**Task set:**
1. Turn the paragraph in the adventure-planning post that begins "Group B Hears news" into a short bulleted list that keeps its main facts.
2. Carry on with the one-shot adventure outline from the point where it stops.
━━━━━ Source document
The biggest thing is try not to predict what the PCs will do. Give them multiple avenues to approach the adventure, and have enemies and scenarios that react to the party.

Thank you all for the outpouring of help and sources. I kinda had to admit, I had a bit of a writer's block panic attack. After collecting my thoughts, I've managed to come to my own solution of writing the adventure as how someone would narrate it, or like a script for a play with the three act structure, which seems to be the general go-to suggested here.

So far the one-shot mission I have in mind should be fairly simple and small in scope. (Note the PC's start off in two groups in this mission) Here's the general plot structure:

Act I
-Group A Is approached by an NPC (We'll call them 1), that requests the groups aid in dealing with a recent group of space pirates, or rather that their brother (NPC 2) has become one of them to scrape by (these NPC's are on hard times), and NPC 1 thinks they are going down wrong path and that they need the party to show them that piracy is dead end. since they are doing it for necessity, convincing them to turn tail shouldn't be too hard. This NPC's suggest they gather a 4-5 man team, and that they'll scrape together something as a reward for the group. So far, they give the party a pulsecaster rifle and some basic supplies.

-Group B Hears news about a recent space pirate attack that resulted in the destruction of a ship that had (insert vip/family/relative etc...), and the pirates have a bounty posted by an anonymous contact. The group meets with the contact (NPC 3) and the contact states they lost a VIP in that pirate attack, and they wish to have the group eliminated, and they suggest interviewing one of the pirate's relatives on the station (NPC 1) as a lead.

-Groups A & B meet up, they discuss their missions. NPC 1 is distraught at the extermination mission, but a possible loophole is that if their brother is able to be convinced to abandon them, they'd no longer be part of that group and be exempt from group B's elimination mission.

Act II

-Just as the party prepares to leave, they get into their first combat as they were tailed by a small squad of that space pirate group and they open fire on NPC 1 and by extension the group for ratting them out. (Regardless of whether or not not NPC 1 survives, if the group can get aholed of security footage, they'll have really compelling evidence for NPC 2 to back down.)
━━━━━━━━━━
━━━━━ Extracted material
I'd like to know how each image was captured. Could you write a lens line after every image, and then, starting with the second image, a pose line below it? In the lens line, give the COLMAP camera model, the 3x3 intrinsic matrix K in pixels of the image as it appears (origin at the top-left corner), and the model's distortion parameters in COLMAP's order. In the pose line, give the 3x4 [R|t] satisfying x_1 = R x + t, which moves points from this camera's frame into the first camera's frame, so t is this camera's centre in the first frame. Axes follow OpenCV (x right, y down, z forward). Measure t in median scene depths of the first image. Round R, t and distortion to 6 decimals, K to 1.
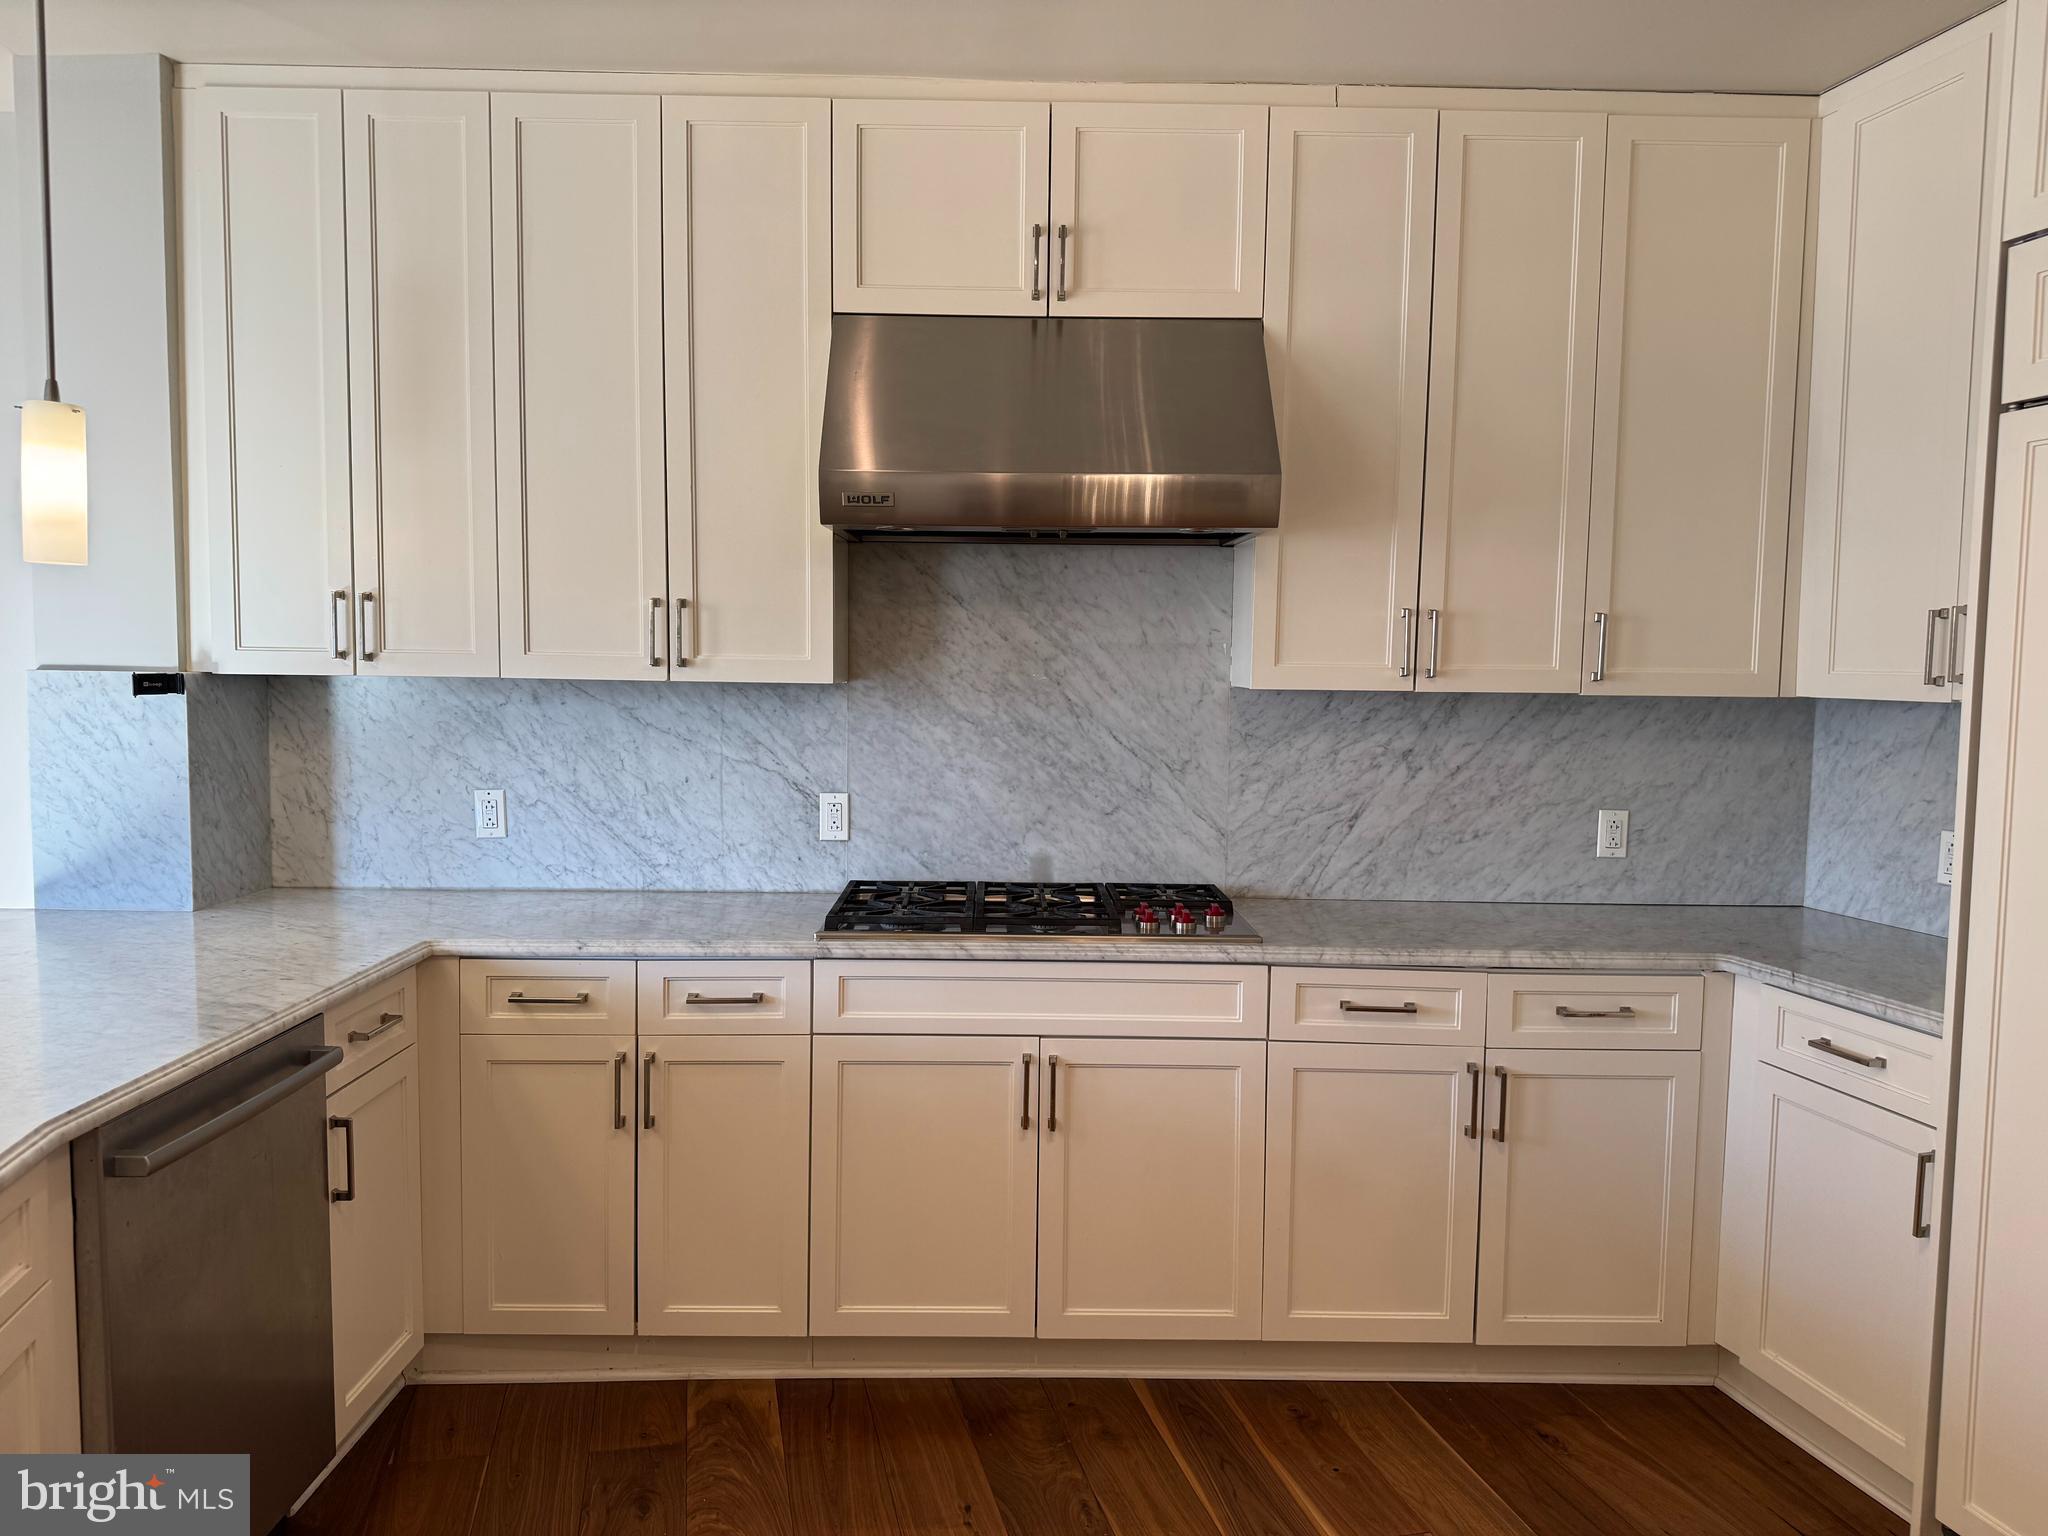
lens RADIAL K [[1423.4, 0, 1024.0], [0, 1423.4, 779.5], [0, 0, 1]] dist [0.121400, -0.203833]
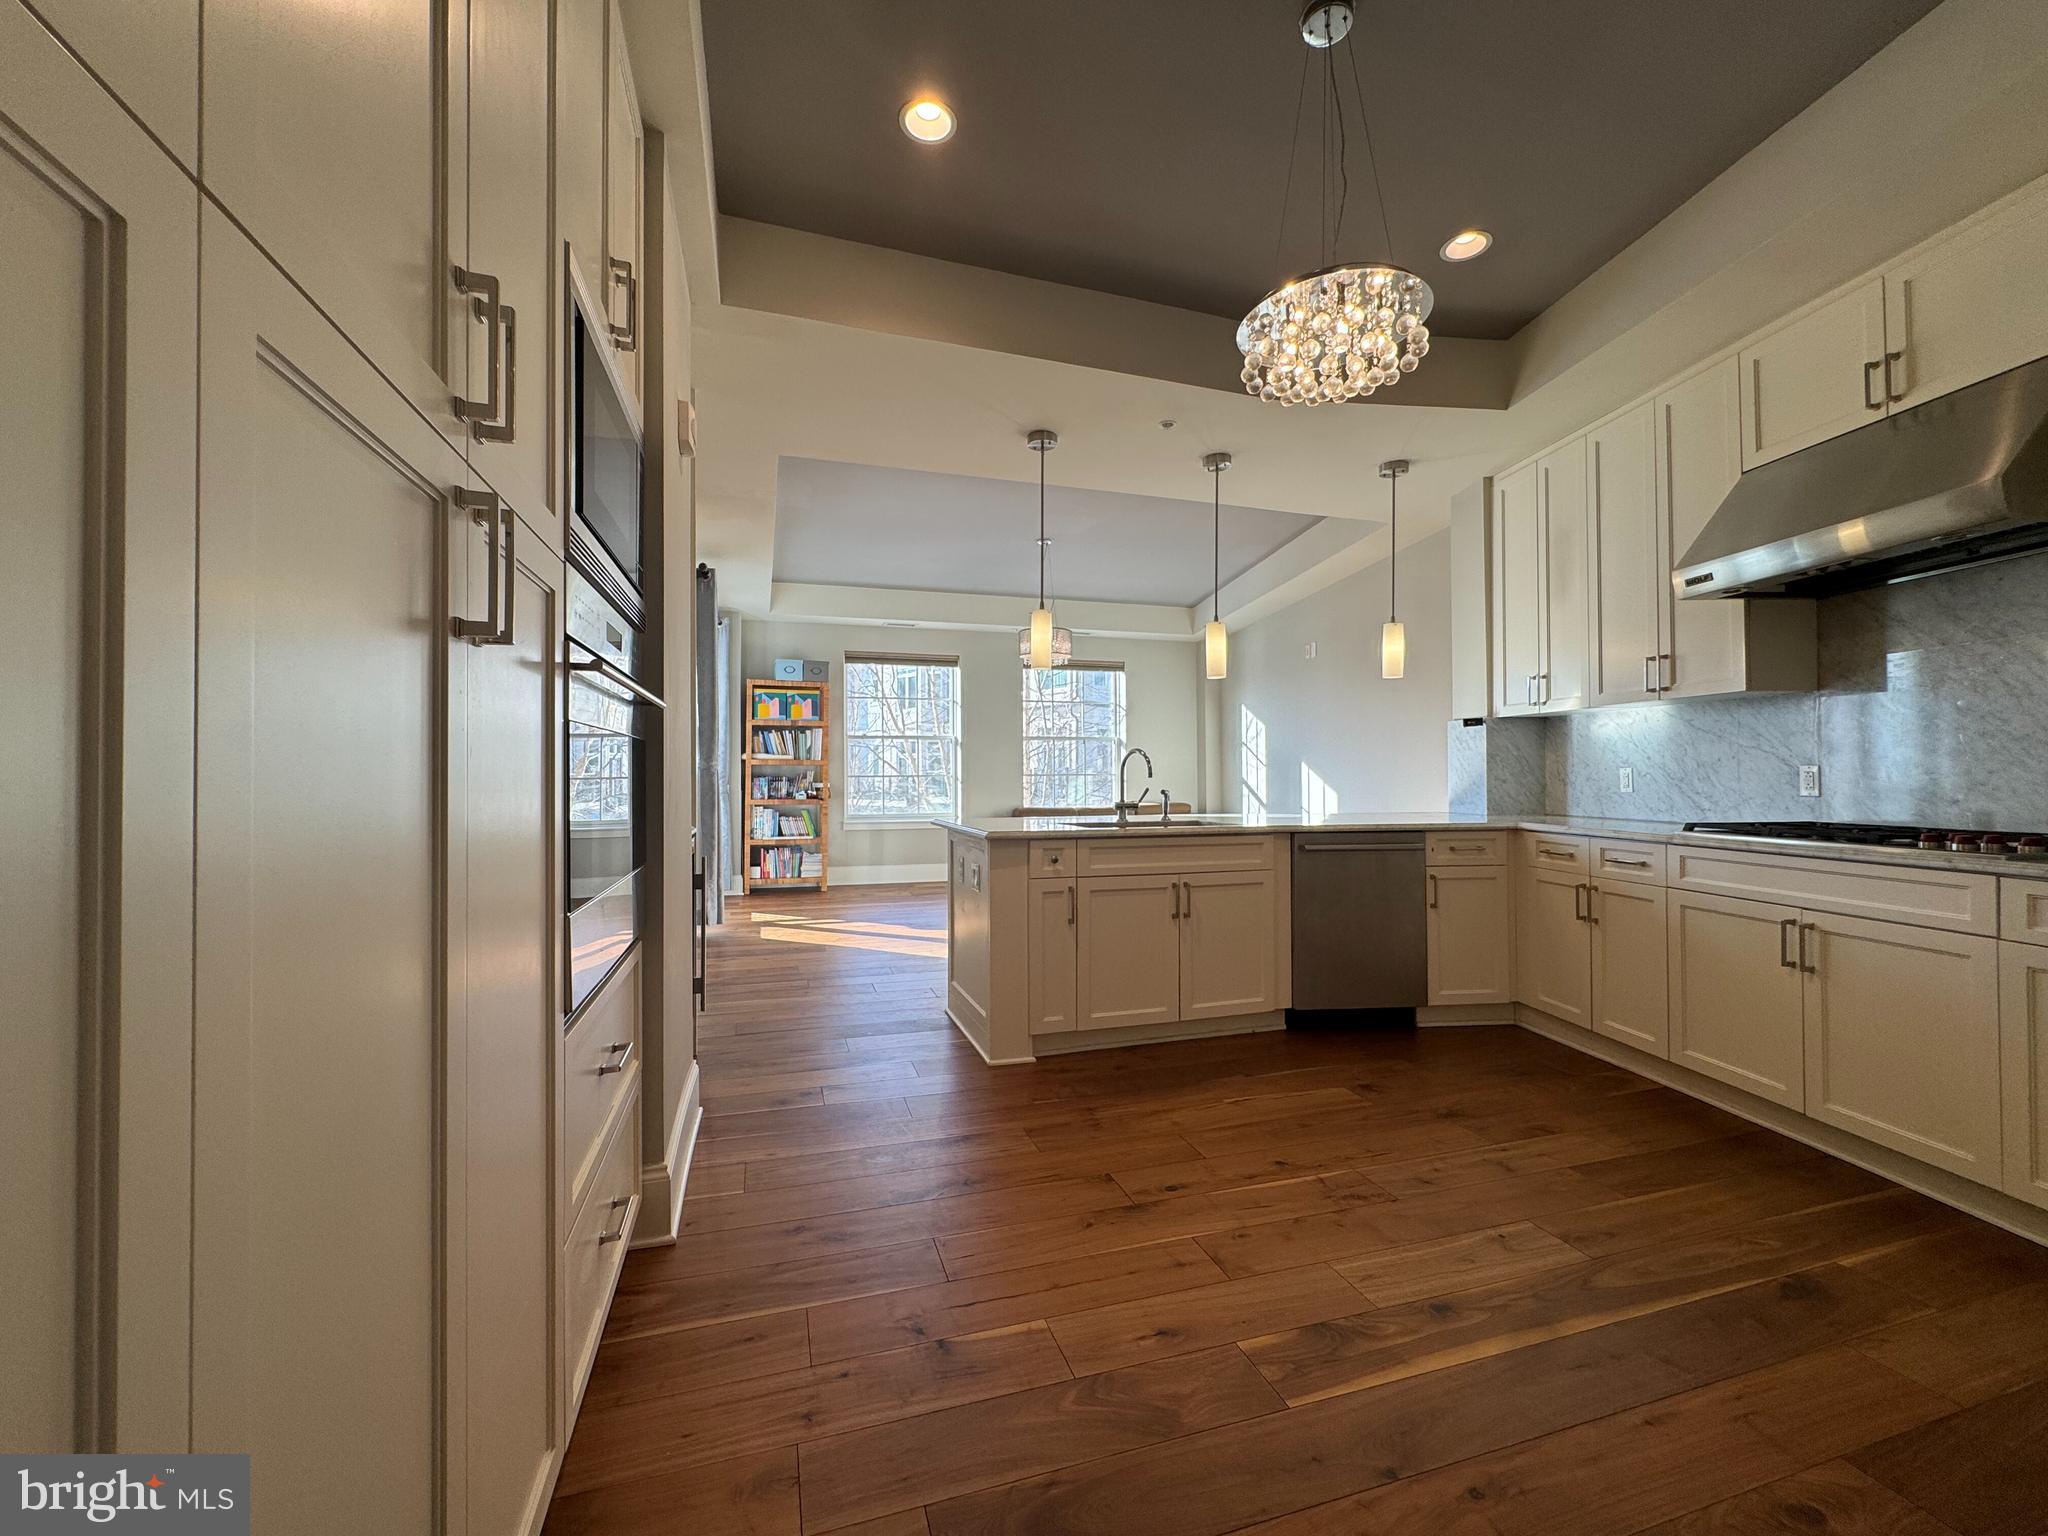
lens RADIAL K [[815.4, 0, 1020.3], [0, 815.4, 767.6], [0, 0, 1]] dist [-0.004789, 0.001092]
pose [[0.077930, -0.024408, -0.996660, 0.732715], [-0.073881, 0.996810, -0.030188, 0.111047], [0.994218, 0.075987, 0.075878, 0.108925]]
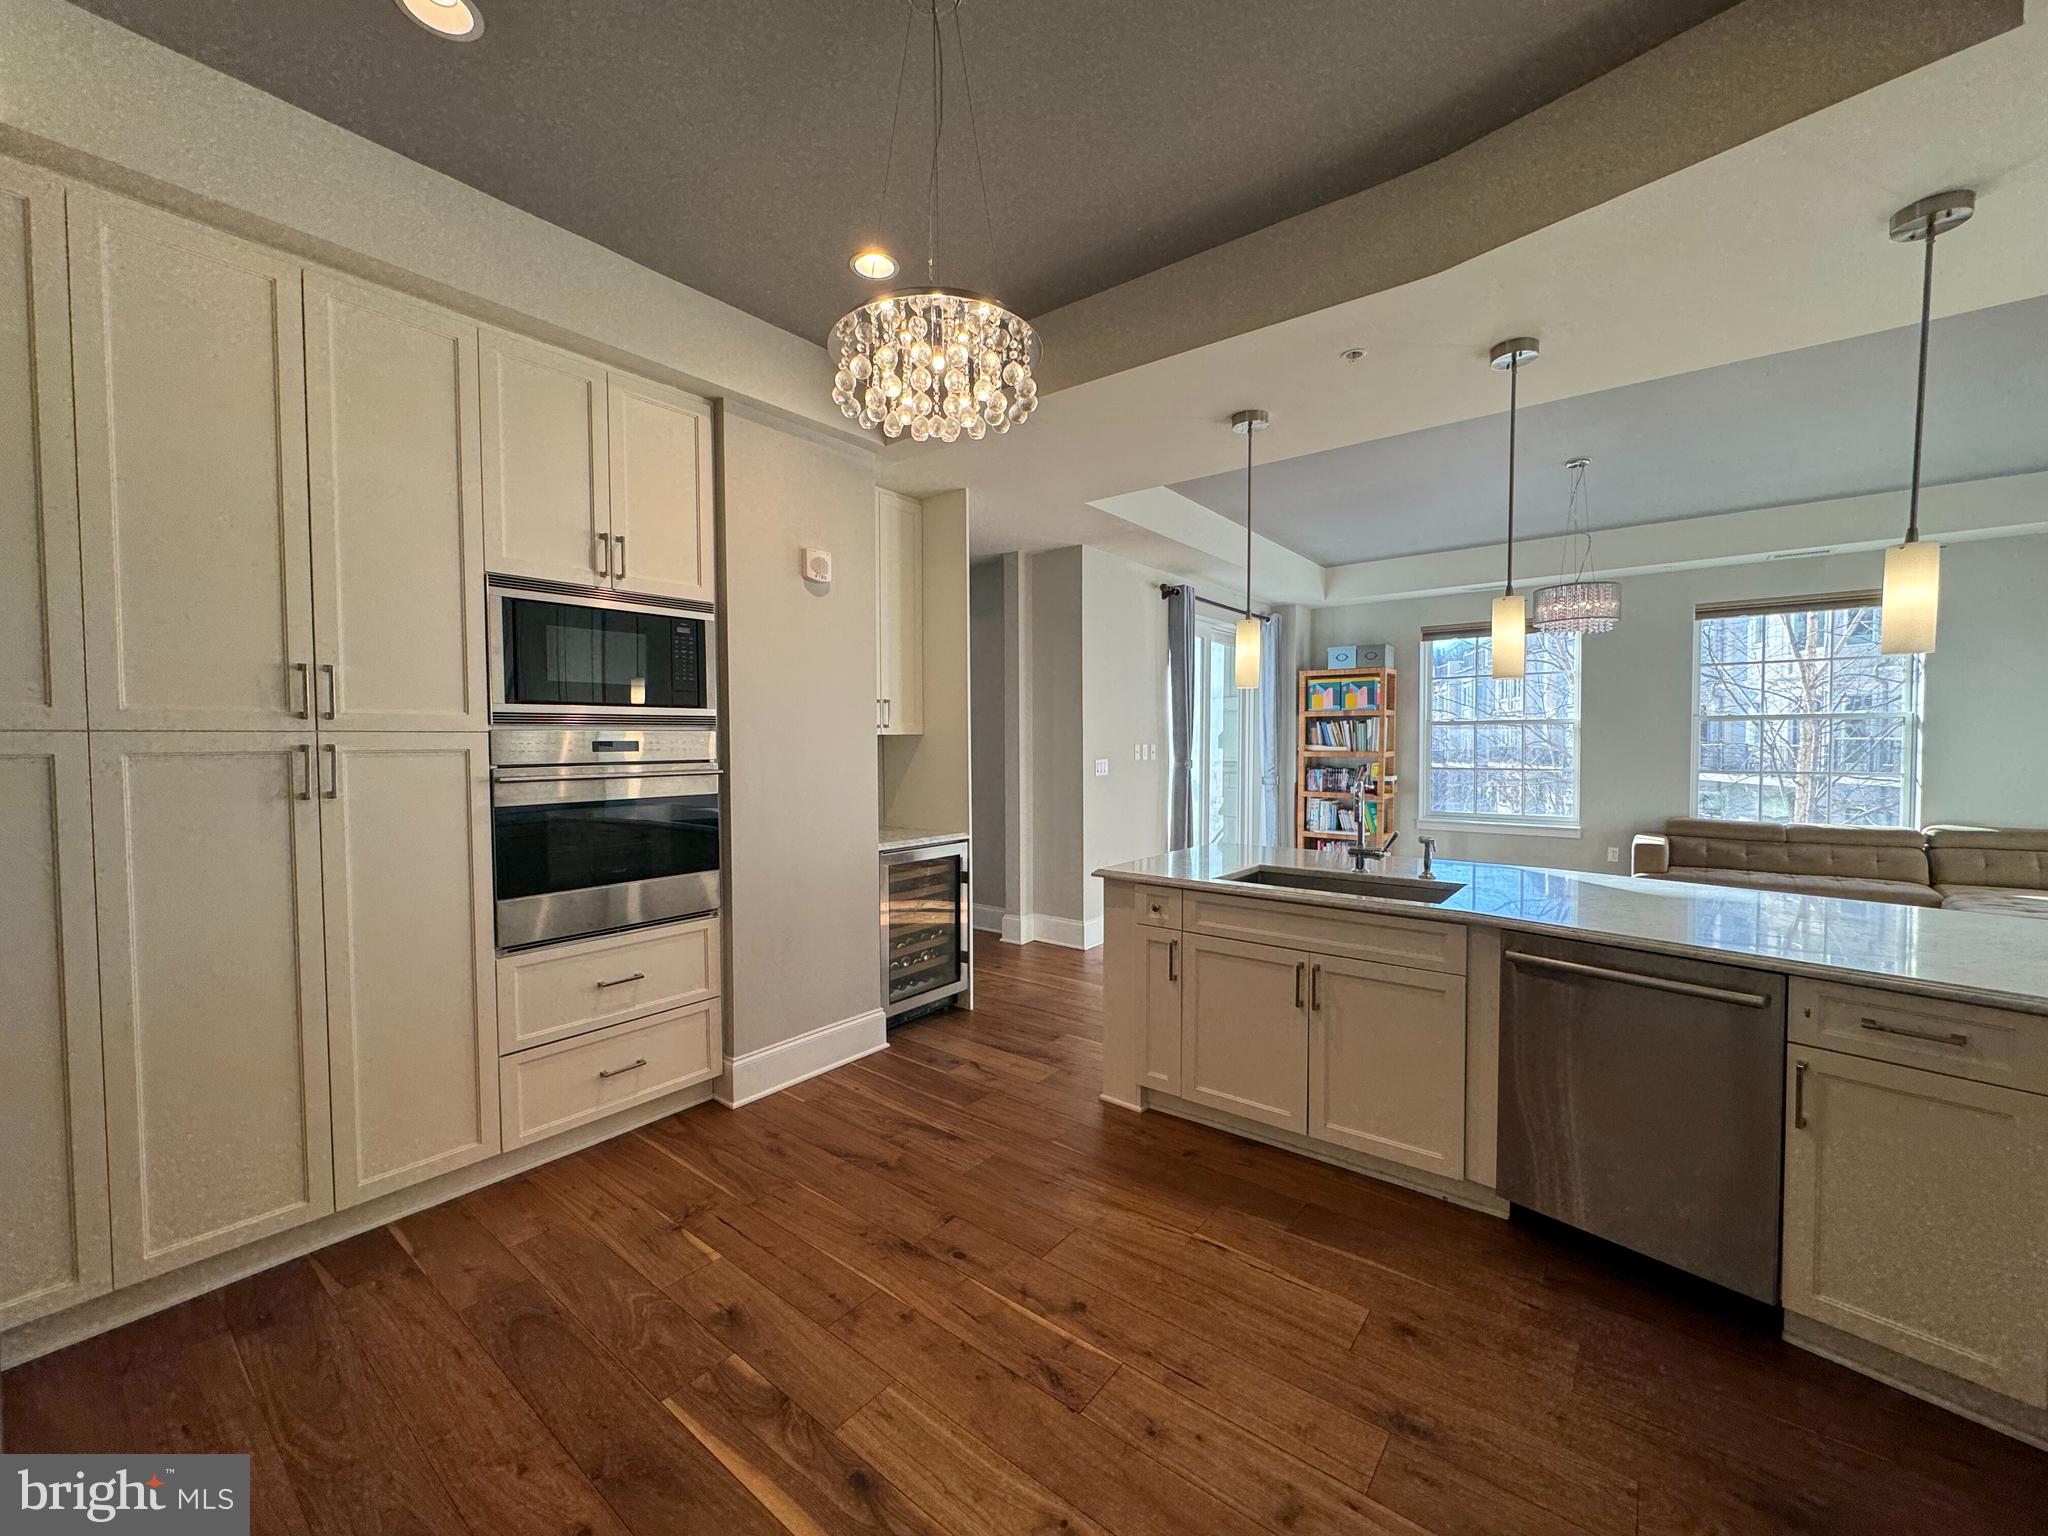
lens RADIAL K [[815.4, 0, 1020.3], [0, 815.4, 767.6], [0, 0, 1]] dist [-0.004789, 0.001092]
pose [[-0.779872, 0.011852, -0.625827, 0.425650], [-0.054218, 0.994784, 0.086403, -0.046179], [0.623587, 0.101314, -0.775161, 0.870218]]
━━━━━━━━━━
**Answers for this exercise:**
1.
- Group B hears about a recent space pirate attack that destroyed a ship carrying someone important.
- An anonymous contact has posted a bounty on the pirates.
- The group meets this contact (NPC 3), who says they lost a VIP in the attack and wants the pirate group eliminated.
- The contact suggests interviewing one of the pirates' relatives on the station (NPC 1) as a lead.

2.
And that's about as much as I wrote out for currently. There's to be a small skirmish in starship combat, and then a final battle at the pirate base before the group returns home and gain their material reward from thir contact, and the feels reward if the brothers are reunited.

Instead of groups A and B, give them a reason to be Group AB from the start, and have the NPCs be people that have some small connection to individual group members. NPC 1 can meet with the full party, while NPC 3 probably contacts their party connection on their own. See if their party contact mentions that they've already met with NPC 1 while talking with NPC 3. The group can then all go back to NPC 1 and hash out thier options.

Probably best if connection for NPC 1 is somewhat personal (old friend, early mentor, grandma) and NPC 3 is mostly impersonal (previous employer, freind of a friend, corporate connection).

I would personally have the party be just returning home from a lengthy but not too arduous task for a corporate entity. Perhaps they just flew a shuttle back and forth from the Diaspora, making multiple stops and dodging more than a few pirates over the last couple of weeks as they delivered their supplies.


Actually that doesn't sound like a terrible adventure seed either, but never mind.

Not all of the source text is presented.